OPTIMA’s main goal is to prove that there are several HPC applications that can take advantage of the future highly heterogeneous FPGA-populated HPC systems while, by using the newly introduced tools and runtimes, the application porting/development can be almost as simple as developing software for conventional HPC systems incorporating GPUs. In a nutshell, OPTIMA aims to:
- develop optimized versions of applications and open-source libraries that will be executed on FPGA-based HPC systems, at a significantly higher performance-to-energy ratio and/or producing more accurate results than the existing HPC systems, including those consisting of low power CPUs (e.g. ARM) and/or GPUs, and
- provide guidelines and reference open-source designs so as to allow the application porting, by third parties, to FPGA-based heterogeneous platforms to be done in time similar to that needed for porting an HPC application to systems utilizing GPUs and/or many-cores.

A large set of scientific and industrial applications is based on vector operations, linear/differential equations, and matrix multiplications. Consequently, towards enhancing performance, the project will provide the Optima OPen Source (OOPS) library as an optimized set of software routines that may be used by industrial/scientific software and applications, which will take advantage of the OPTIMA hardware platforms. OOPS will drastically reduce the effort of mapping primitive computation kernels onto reconfigurable logic that is integrated in the OPTIMA hardware platforms and improve the execution time and energy efficiency of the mapped computations. OOPS will be integrated into the OPTIMA toolflow and programming environment, enabling seamless utilization of the available hardware resources by software developers, without requiring advanced skills or extensive experience in hardware development.

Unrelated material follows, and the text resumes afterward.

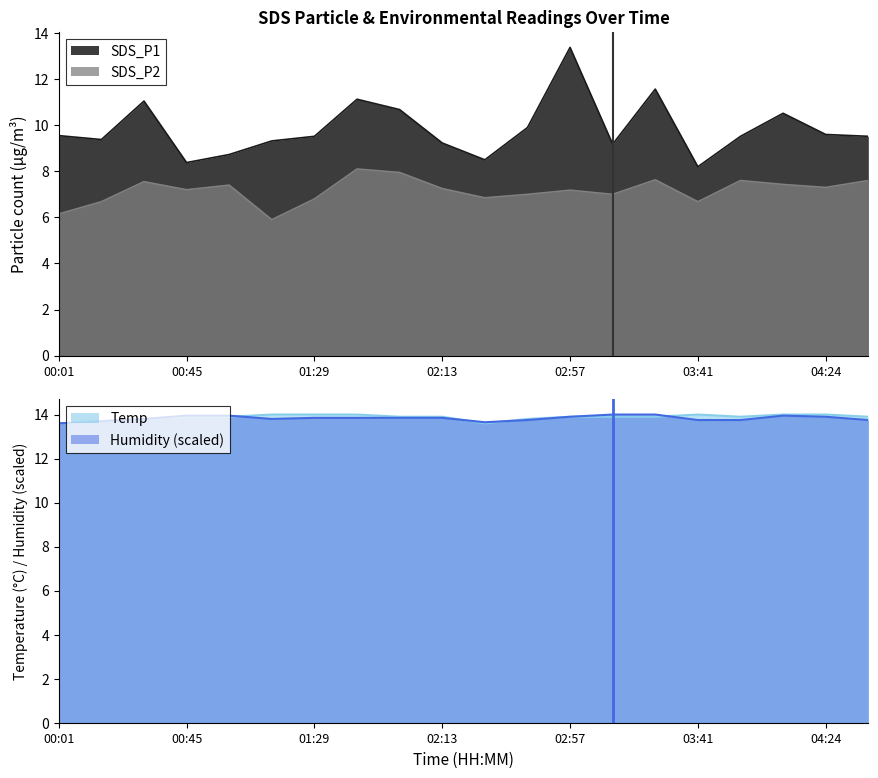

How many interior local peaks does the Humidity series have?

1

Figure 1 illustrates how the OOPS library will be integrated to the OPTIMA toolflow. OOPS will expose an API in the form of function prototypes towards the application layer and target the OPTIMA hardware platforms. Developers will be able to utilize OOPS kernels by including a small set of files in the application source code. On the other hand, OOPS kernels will leverage the device vendor runtime layer to:
- transfer data from the host processor to hardware kernels,
- initiate and monitor data processing, and
- send output results back to the application layer.
The OOPS library set will implement a large subset of the BLAS L1, L2, and L3 subroutines [2], a sparse matrix-vector multiplication (SpMV) kernel, and a subset of the PETSc [1] suite that supports the Jacobi preconditioner, LU factorization and the Krylov Conjugate Gradient (CG) algorithm.

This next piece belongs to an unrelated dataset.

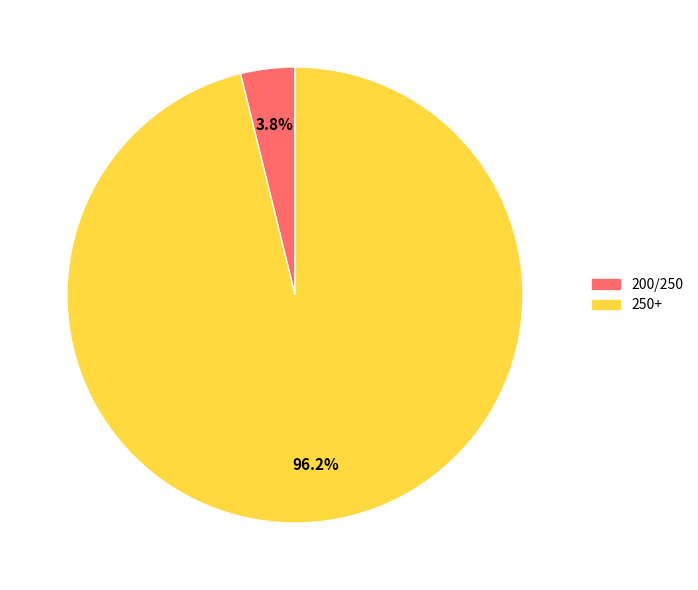

How many slices are in this pie chart?

2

The OOPS library will expose a C-based API to users for easy integration with existing development environments. Exposing a standard C-based interface serves the key target of releasing an Open-Source library set to users that can be easily integrated/combined with existing frameworks (e.g. Parallelware, GASPI, etc.) from varying application domains. Other widely used programming languages (e.g. Python) will also be evaluated in order to expand the OOPS library availability. As such, application developers that use the OPTIMA framework will be able to integrate the OOPS library by simply including its API header file in their software code. The full OOPS API will be available at the OPTIMA code repository.

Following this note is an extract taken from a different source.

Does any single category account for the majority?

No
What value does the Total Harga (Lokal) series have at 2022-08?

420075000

Finally, Figure 2 illustrates the general structure of OOPS kernels that will be implemented in the OPTIMA platforms. Kernels will expose a set of input / output arguments to developers. Before initiating data processing, each kernel will utilize vendor-specific APIs to allocate memory for all input / output arguments in the FPGA, as well as transfer data between the host processor and the attached FPGA device. Towards optimizing performance and resource utilization, all OOPS kernels will include vendor-specific High-Level Synthesis (HLS) directives. These directives allow CAD synthesis and implementation tools to identify and unroll for-loops, exploit data parallelism, set a target pipelining interval, as well as optimize data transfer mechanisms (e.g., using multiple DMA channels and / or double buffering).
References
[1] Balay S., Gropp W.D., McInnes L.C., Smith B.F. (1997) Efficient Management of Parallelism in Object-Oriented Numerical Software Libraries. In: Arge E., Bruaset A.M., Langtangen H.P. (eds) Modern Software Tools for Scientific Computing. Birkhäuser, Boston, MA.
[2] BLAS (Basic Linear Algebra Subprograms) – http://www.netlib.org/blas/